10/10
A man can take only so much...
29 January 2011
Warning: Spoilers
and Chris Cross (Edward G. Robinson) has taken just about that limit. Fiftyish failure Chris has just marked 25 years with the same employer. That's the good news. The bad news is he has exactly the same job that he had when he first got there - bank cashier. Plus it looks like there are no promotions in his future. His wife Adele was originally his landlady. In middle age he married out of loneliness and now is pretty much relegated to being her housekeeper and her verbal punching bag with her constantly comparing him to her dear departed husband, a police officer who was drowned in the line of duty. Living spouses are usually no competition for dead ones, who lose all of their faults as soon as they lose their pulse, and this situation is no exception.
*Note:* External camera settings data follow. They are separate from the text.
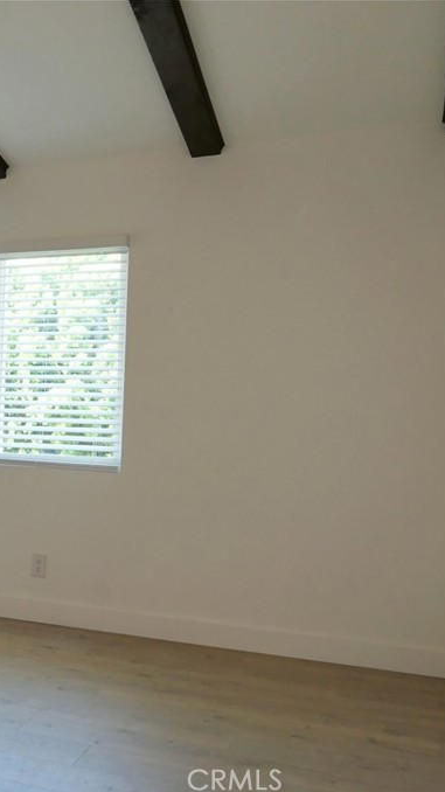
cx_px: 14
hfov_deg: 29.4
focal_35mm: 38
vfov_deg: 52.8
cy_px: 398
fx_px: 798
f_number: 5.6
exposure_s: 1/60
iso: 640
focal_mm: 8.8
Then one night meek Chris makes an uncharacteristically bold move and interrupts what he perceives as a mugging. He's instantly smitten with young pretty Kitty March (Joan Bennett), the mugging victim. Chris may completely misunderstand Kitty - he thinks she is a young innocent alone in the big city- but Kitty has totally misunderstood Chris - she thinks he's rich and an acclaimed artist because of his knowledge of art and the fact that he mentions that he is a painter - it's actually his Sunday hobby. Neither corrects the wrong impression the other has because each wants something. Kitty wants money from Chris so she always has a sob story as to why she is poor and seemingly alone in the world. Chris wants to feel young and alive again, which he does with Kitty, so he finds ways - illegal ones - to give her the money she wants by embezzling from his employer and by stealing from his wife's personal stash of cash.
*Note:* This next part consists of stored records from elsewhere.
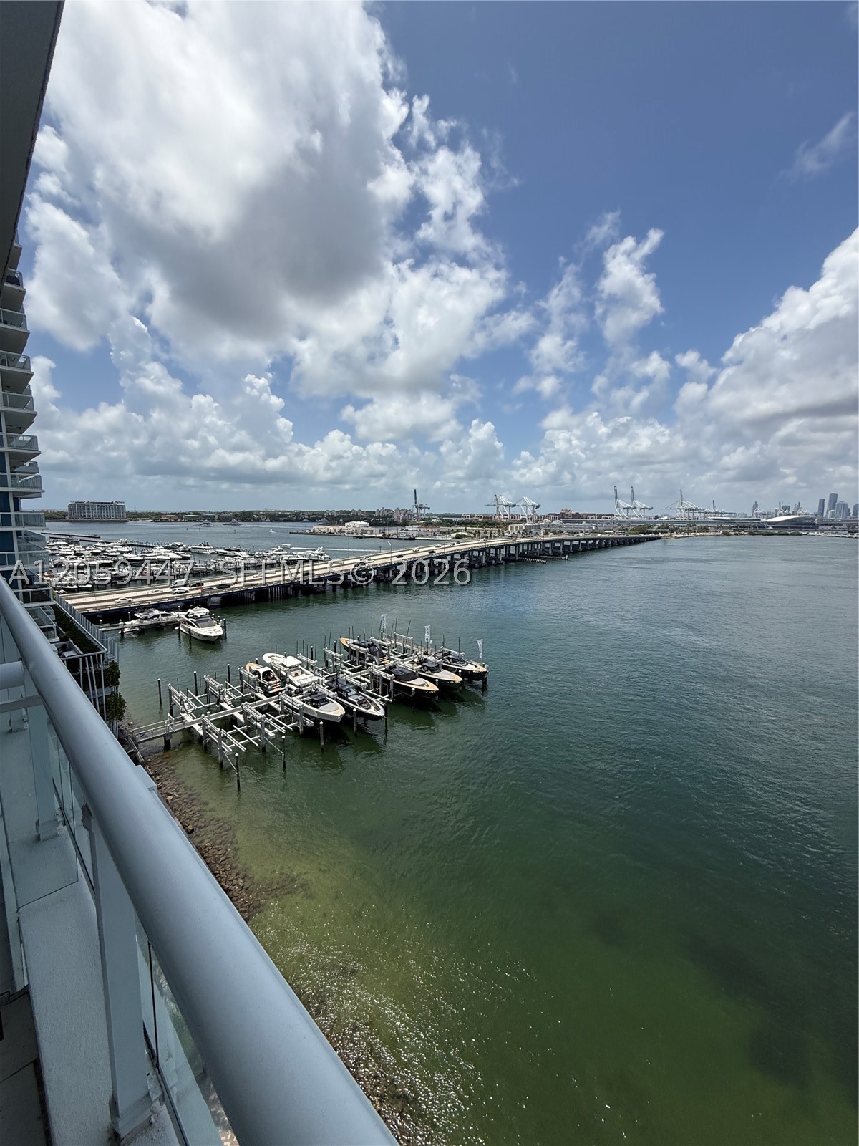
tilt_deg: -6.7
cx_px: 430
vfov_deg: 102.1
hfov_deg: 85.7
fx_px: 463
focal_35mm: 14
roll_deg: -0.6
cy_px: 573
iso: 50
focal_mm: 2.22
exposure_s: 1/3460
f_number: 2.2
However, Chris and Kitty are not as different as you would think. Kitty is a doormat in a way herself. That mugging that Chris saw was actually Kitty's boyfriend Johnny (Dan Duryea) hitting Kitty for not giving him any money. In spite of Johnny's worthless ways she can't live without him and does whatever he asks which usually involves ever more elaborate schemes to get money out of Chris. She doesn't seem to mind the rough treatment she receives from Johnny either. All of this deception gets even more deeply layered before the film is through and eventually leads to murder. I'll let you watch and find out who is the victim, who is the killer, and who is the accused.

The acting by all of the principals here is just perfect. Although it seems that Kitty is a prostitute, at the beginning of the film she has a roommate that explains Kitty is a failed model because she is too lazy to show up to work. This was probably done to satisfy the censors because minus that explanation you couldn't help but conclude that Kitty is a prostitute and Johnny is her pimp. They certainly both have the attitude. Highly recommended as one of the great film noirs.